## RECORDED INFORMATION
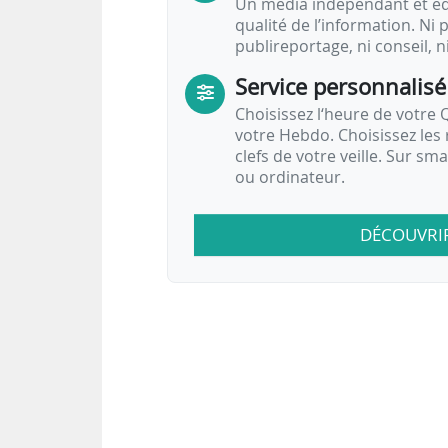
Un média indépendant et équ
qualité de l’information. Ni p
publireportage, ni conseil, n
Service personnalisé
Choisissez l‘heure de votre Q
votre Hebdo. Choisissez les 
clefs de votre veille. Sur sm
ou ordinateur.
DÉCOUVRI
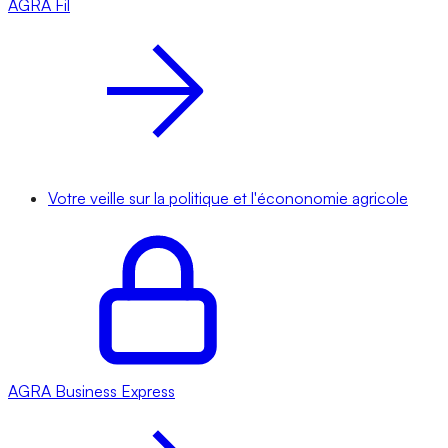
AGRA
Fil
Votre veille sur la politique et l'écononomie agricole
AGRA
Business Express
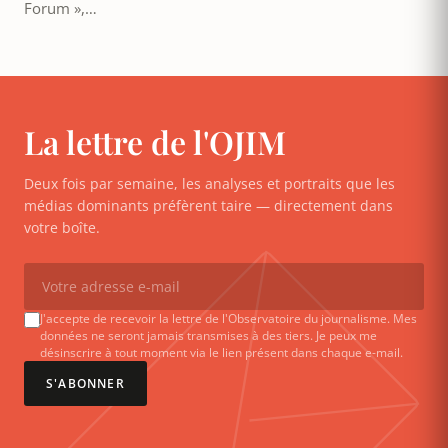
Forum »,…
La lettre de l'OJIM
Deux fois par semaine, les analyses et portraits que les
médias dominants préfèrent taire — directement dans
votre boîte.
J'accepte de recevoir la lettre de l'Observatoire du journalisme. Mes
données ne seront jamais transmises à des tiers. Je peux me
désinscrire à tout moment via le lien présent dans chaque e-mail.
S'ABONNER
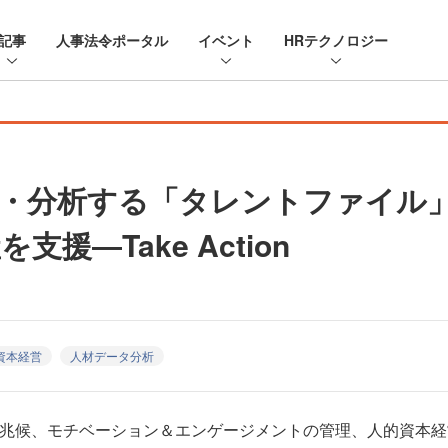
記事
人事法令ポータル
イベント
HRテクノロジー
・分析する「タレントファイル
援―Take Action
資本経営
人材データ分析
に離職の兆候、モチベーション＆エンゲージメントの管理、人的資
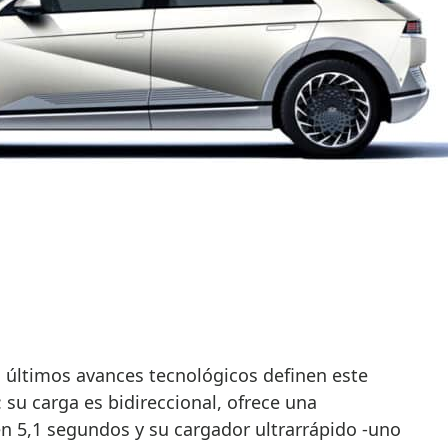
s últimos avances tecnológicos definen este
 su carga es bidireccional, ofrece una
n 5,1 segundos y su cargador ultrarrápido -uno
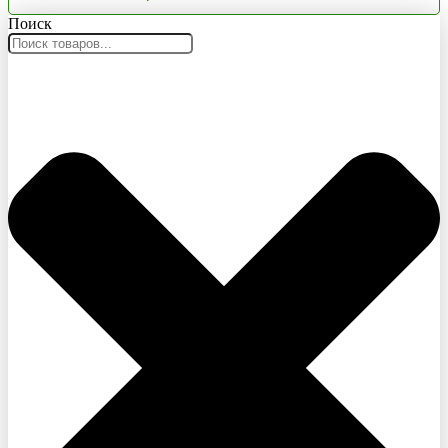
Поиск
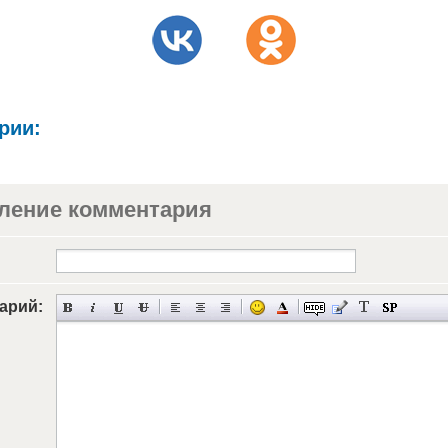
рии:
ление комментария
арий:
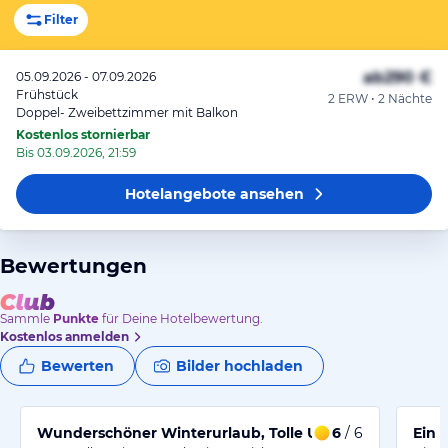
Filter
ab
290 €
05.09.2026 - 07.09.2026
Frühstück
2 ERW • 2 Nächte
Doppel- Zweibettzimmer mit Balkon
Kostenlos stornierbar
Bis 03.09.2026, 21:59
Hotelangebote
ansehen
Bewertungen
Sammle
Punkte
für Deine Hotelbewertung.
Kostenlos anmelden
Bewerten
Bilder hochladen
Wunderschöner Winterurlaub, Tolle Unterkunft, traumh
6
/ 6
Ein 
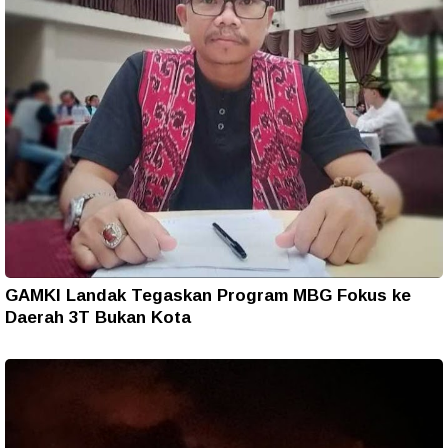
GAMKI Landak Tegaskan Program MBG Fokus ke
Daerah 3T Bukan Kota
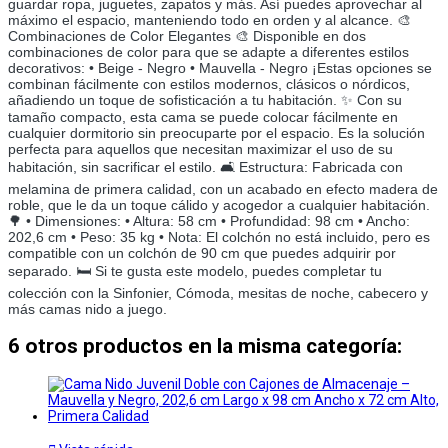
guardar ropa, juguetes, zapatos y más. Así puedes aprovechar al
máximo el espacio, manteniendo todo en orden y al alcance. 🎨
Combinaciones de Color Elegantes 🎨 Disponible en dos
combinaciones de color para que se adapte a diferentes estilos
decorativos: • Beige - Negro • Mauvella - Negro ¡Estas opciones se
combinan fácilmente con estilos modernos, clásicos o nórdicos,
añadiendo un toque de sofisticación a tu habitación. ✨ Con su
tamaño compacto, esta cama se puede colocar fácilmente en
cualquier dormitorio sin preocuparte por el espacio. Es la solución
perfecta para aquellos que necesitan maximizar el uso de su
habitación, sin sacrificar el estilo. 🛋️ Estructura: Fabricada con
melamina de primera calidad, con un acabado en efecto madera de
roble, que le da un toque cálido y acogedor a cualquier habitación.
🌳 • Dimensiones: • Altura: 58 cm • Profundidad: 98 cm • Ancho:
202,6 cm • Peso: 35 kg • Nota: El colchón no está incluido, pero es
compatible con un colchón de 90 cm que puedes adquirir por
separado. 🛏️ Si te gusta este modelo, puedes completar tu
colección con la Sinfonier, Cómoda, mesitas de noche, cabecero y
más camas nido a juego.
6 otros productos en la misma categoría:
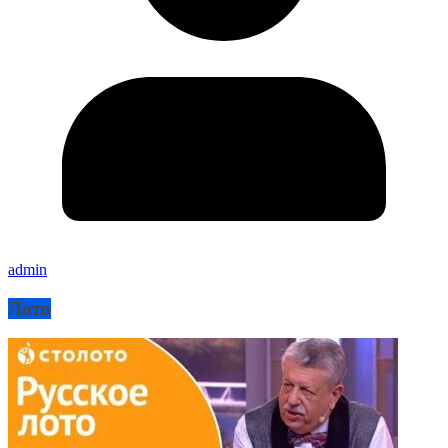
admin
Лото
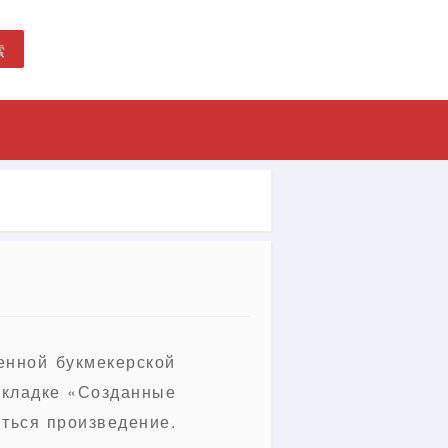
索
енной букмекерской
акладке «Созданные
яться произведение.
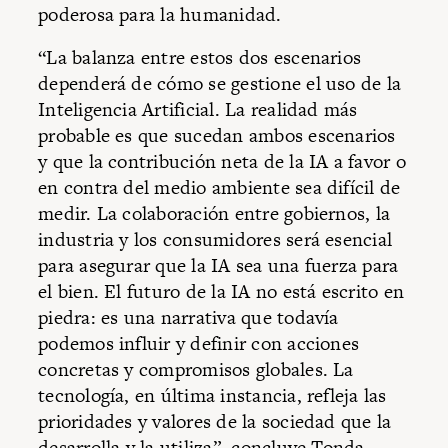
poderosa para la humanidad.
“La balanza entre estos dos escenarios
dependerá de cómo se gestione el uso de la
Inteligencia Artificial. La realidad más
probable es que sucedan ambos escenarios
y que la contribución neta de la IA a favor o
en contra del medio ambiente sea difícil de
medir. La colaboración entre gobiernos, la
industria y los consumidores será esencial
para asegurar que la IA sea una fuerza para
el bien. El futuro de la IA no está escrito en
piedra: es una narrativa que todavía
podemos influir y definir con acciones
concretas y compromisos globales. La
tecnología, en última instancia, refleja las
prioridades y valores de la sociedad que la
desarrolla y la utiliza”, concluye Tonda.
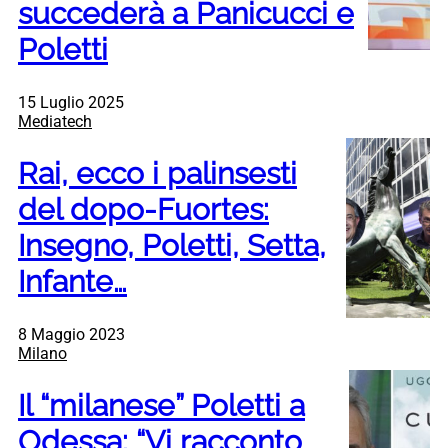
succederà a Panicucci e
Poletti
15 Luglio 2025
Mediatech
Rai, ecco i palinsesti
del dopo-Fuortes:
Insegno, Poletti, Setta,
Infante…
8 Maggio 2023
Milano
Il “milanese” Poletti a
Odessa: “Vi racconto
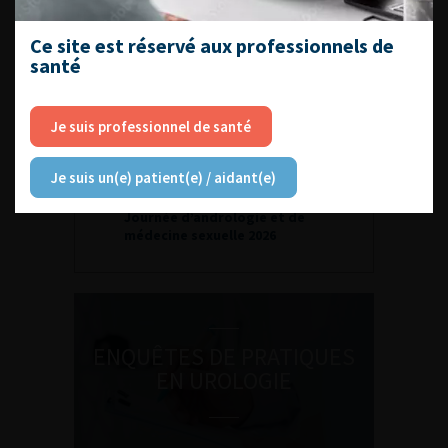
DATES À RETENIR
Ce site est réservé aux professionnels de
santé
Je suis professionnel de santé
DU VENDREDI 4 AU SAMEDI 5
Je suis un(e) patient(e) / aidant(e)
SEPTEMBRE 2026
Journée d’andrologie et de
médecine sexuelle 2026
ENQUÊTES DE PRATIQUES
EN UROLOGIE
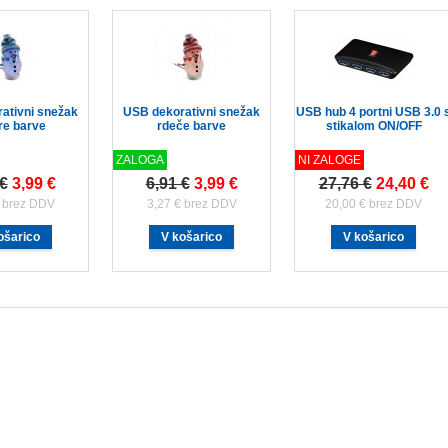
ativni snežak
USB dekorativni snežak
USB hub 4 portni USB 3.0 
e barve
rdeče barve
stikalom ON/OFF
ZALOGA
NI ZALOGE
 €
3,99 €
6,91 €
3,99 €
27,76 €
24,40 €
€ brez DDV
3,27 € brez DDV
20,00 € brez DDV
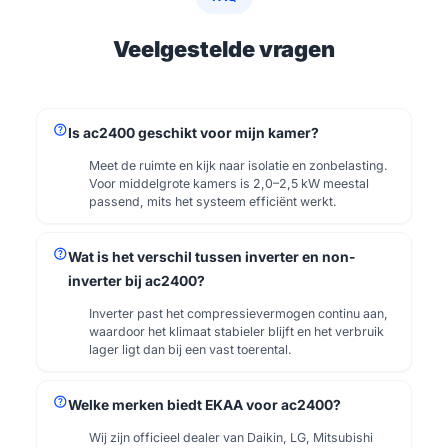
Veelgestelde vragen
help
Is ac2400 geschikt voor mijn kamer?
Meet de ruimte en kijk naar isolatie en zonbelasting.
Voor middelgrote kamers is 2,0–2,5 kW meestal
passend, mits het systeem efficiënt werkt.
help
Wat is het verschil tussen inverter en non-
inverter bij ac2400?
Inverter past het compressievermogen continu aan,
waardoor het klimaat stabieler blijft en het verbruik
lager ligt dan bij een vast toerental.
help
Welke merken biedt EKAA voor ac2400?
Wij zijn officieel dealer van Daikin, LG, Mitsubishi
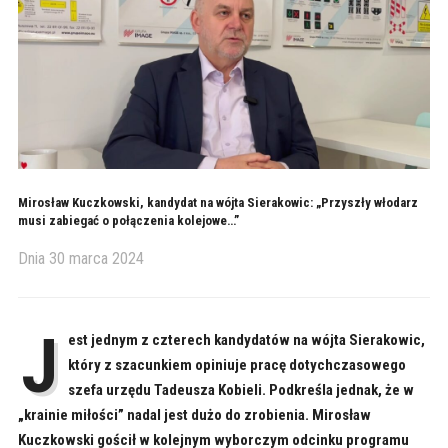
Mirosław Kuczkowski, kandydat na wójta Sierakowic: „Przyszły włodarz
musi zabiegać o połączenia kolejowe…”
Dnia
30 marca 2024
J
est jednym z czterech kandydatów na wójta Sierakowic,
który z szacunkiem opiniuje pracę dotychczasowego
szefa urzędu Tadeusza Kobieli. Podkreśla jednak, że w
„krainie miłości” nadal jest dużo do zrobienia. Mirosław
Kuczkowski gościł w kolejnym wyborczym odcinku programu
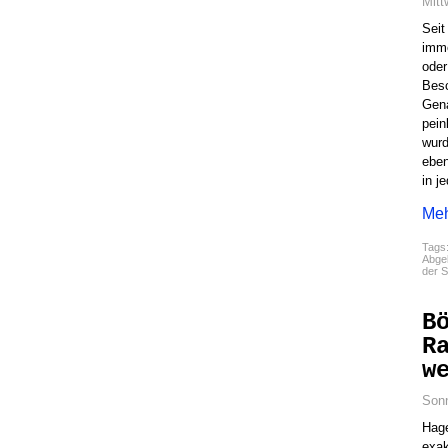
Mitt
Seit
imme
oder
Besc
Gena
pein
wurd
eben
in j
Meh
Tags
Abgel
der 
B
R
w
Sonn
Hage
exa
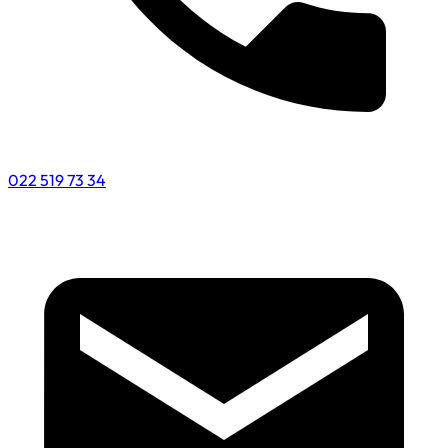
022 519 73 34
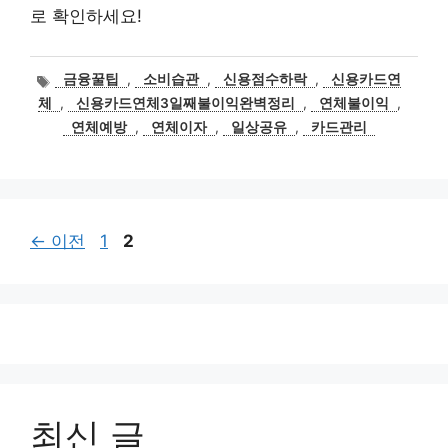
로 확인하세요!
태
금융꿀팁
,
소비습관
,
신용점수하락
,
신용카드연
그
체
,
신용카드연체3일째불이익완벽정리
,
연체불이익
,
연체예방
,
연체이자
,
일상공유
,
카드관리
페
페
←
이전
1
2
이
이
지
지
최신 글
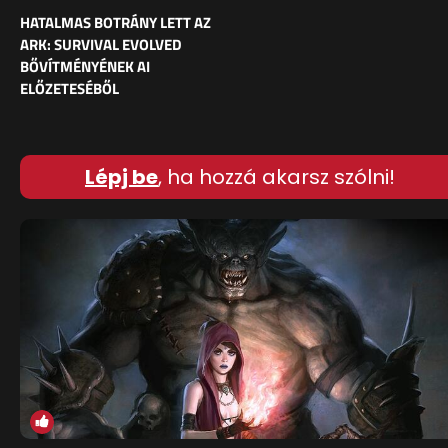
HATALMAS BOTRÁNY LETT AZ
ARK: SURVIVAL EVOLVED
BŐVÍTMÉNYÉNEK AI
ELŐZETESÉBŐL
Lépj be
, ha hozzá akarsz szólni!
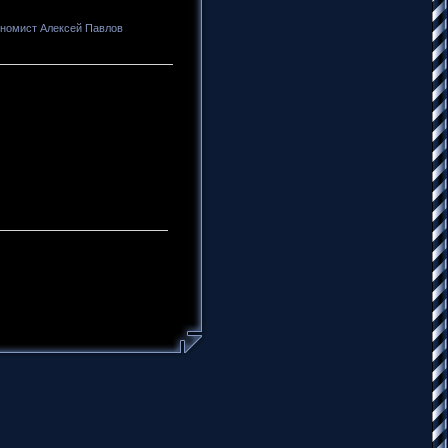
кономист Алексей Павлов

## REQUIRED ACTION
Strip out the pictures and repeat the listing above exactly.

## REPLY
Un média indépendant et équ
qualité de l’information. Ni p
publireportage, ni conseil, n
Service personnalisé
Choisissez l‘heure de votre Q
votre Hebdo. Choisissez les 
clefs de votre veille. Sur sm
ou ordinateur.
DÉCOUVRI
AGRA
Fil
Votre veille sur la politique et l'écononomie agricole
AGRA
Business Express
Forum »,…
La lettre de l'OJIM
Deux fois par semaine, les analyses et portraits que les
médias dominants préfèrent taire — directement dans
votre boîte.
J'accepte de recevoir la lettre de l'Observatoire du journalisme. Mes
données ne seront jamais transmises à des tiers. Je peux me
désinscrire à tout moment via le lien présent dans chaque e-mail.
S'ABONNER
記事
人事法令ポータル
イベント
HRテクノロジー
・分析する「タレントファイル
援―Take Action
資本経営
人材データ分析
に離職の兆候、モチベーション＆エンゲージメントの管理、人的資
s últimos avances tecnológicos definen este
 su carga es bidireccional, ofrece una
n 5,1 segundos y su cargador ultrarrápido -uno
Поиск
рии:
ление комментария
арий:
Filter
ab
290 €
05.09.2026 - 07.09.2026
Frühstück
2 ERW • 2 Nächte
Doppel- Zweibettzimmer mit Balkon
Kostenlos stornierbar
Bis 03.09.2026, 21:59
Hotelangebote
ansehen
Bewertungen
Sammle
Punkte
für Deine Hotelbewertung.
Kostenlos anmelden
Bewerten
Bilder hochladen
Wunderschöner Winterurlaub, Tolle Unterkunft, traumh
6
/ 6
Ein 
GAMKI Landak Tegaskan Program MBG Fokus ke
Daerah 3T Bukan Kota
guardar ropa, juguetes, zapatos y más. Así puedes aprovechar al
máximo el espacio, manteniendo todo en orden y al alcance. 🎨
Combinaciones de Color Elegantes 🎨 Disponible en dos
combinaciones de color para que se adapte a diferentes estilos
decorativos: • Beige - Negro • Mauvella - Negro ¡Estas opciones se
combinan fácilmente con estilos modernos, clásicos o nórdicos,
añadiendo un toque de sofisticación a tu habitación. ✨ Con su
tamaño compacto, esta cama se puede colocar fácilmente en
cualquier dormitorio sin preocuparte por el espacio. Es la solución
perfecta para aquellos que necesitan maximizar el uso de su
habitación, sin sacrificar el estilo. 🛋️ Estructura: Fabricada con
melamina de primera calidad, con un acabado en efecto madera de
roble, que le da un toque cálido y acogedor a cualquier habitación.
🌳 • Dimensiones: • Altura: 58 cm • Profundidad: 98 cm • Ancho:
202,6 cm • Peso: 35 kg • Nota: El colchón no está incluido, pero es
compatible con un colchón de 90 cm que puedes adquirir por
separado. 🛏️ Si te gusta este modelo, puedes completar tu
colección con la Sinfonier, Cómoda, mesitas de noche, cabecero y
más camas nido a juego.
6 otros productos en la misma categoría:
admin
Лото
索
енной букмекерской
акладке «Созданные
яться произведение.
poderosa para la humanidad.
“La balanza entre estos dos escenarios
dependerá de cómo se gestione el uso de la
Inteligencia Artificial. La realidad más
probable es que sucedan ambos escenarios
y que la contribución neta de la IA a favor o
en contra del medio ambiente sea difícil de
medir. La colaboración entre gobiernos, la
industria y los consumidores será esencial
para asegurar que la IA sea una fuerza para
el bien. El futuro de la IA no está escrito en
piedra: es una narrativa que todavía
podemos influir y definir con acciones
concretas y compromisos globales. La
tecnología, en última instancia, refleja las
prioridades y valores de la sociedad que la
desarrolla y la utiliza”, concluye Tonda.
succederà a Panicucci e
Poletti
15 Luglio 2025
Mediatech
Rai, ecco i palinsesti
del dopo-Fuortes:
Insegno, Poletti, Setta,
Infante…
8 Maggio 2023
Milano
Il “milanese” Poletti a
Odessa: “Vi racconto
DATES À RETENIR
Ce site est réservé aux professionnels de
santé
Je suis professionnel de santé
DU VENDREDI 4 AU SAMEDI 5
Je suis un(e) patient(e) / aidant(e)
SEPTEMBRE 2026
Journée d’andrologie et de
médecine sexuelle 2026
ENQUÊTES DE PRATIQUES
EN UROLOGIE
ativni snežak
USB dekorativni snežak
USB hub 4 portni USB 3.0 
e barve
rdeče barve
stikalom ON/OFF
ZALOGA
NI ZALOGE
 €
3,99 €
6,91 €
3,99 €
27,76 €
24,40 €
€ brez DDV
3,27 € brez DDV
20,00 € brez DDV
Veelgestelde vragen
help
Is ac2400 geschikt voor mijn kamer?
Meet de ruimte en kijk naar isolatie en zonbelasting.
Voor middelgrote kamers is 2,0–2,5 kW meestal
passend, mits het systeem efficiënt werkt.
help
Wat is het verschil tussen inverter en non-
inverter bij ac2400?
Inverter past het compressievermogen continu aan,
waardoor het klimaat stabieler blijft en het verbruik
lager ligt dan bij een vast toerental.
help
Welke merken biedt EKAA voor ac2400?
Wij zijn officieel dealer van Daikin, LG, Mitsubishi
Mirosław Kuczkowski, kandydat na wójta Sierakowic: „Przyszły włodarz
musi zabiegać o połączenia kolejowe…”
Dnia
30 marca 2024
J
est jednym z czterech kandydatów na wójta Sierakowic,
który z szacunkiem opiniuje pracę dotychczasowego
szefa urzędu Tadeusza Kobieli. Podkreśla jednak, że w
„krainie miłości” nadal jest dużo do zrobienia. Mirosław
Kuczkowski gościł w kolejnym wyborczym odcinku programu
Mitt
Seit
imme
oder
Besc
Gena
pein
wurd
eben
in j
Meh
Tags
Abgel
der 
B
R
w
Sonn
Hage
exa
022 519 73 34
로 확인하세요!
태
금융꿀팁
,
소비습관
,
신용점수하락
,
신용카드연
그
체
,
신용카드연체3일째불이익완벽정리
,
연체불이익
,
연체예방
,
연체이자
,
일상공유
,
카드관리
페
페
←
이전
1
2
이
이
지
지
최신 글
HATALMAS BOTRÁNY LETT AZ
ARK: SURVIVAL EVOLVED
BŐVÍTMÉNYÉNEK AI
ELŐZETESÉBŐL
Lépj be
, ha hozzá akarsz szólni!
кономист Алексей Павлов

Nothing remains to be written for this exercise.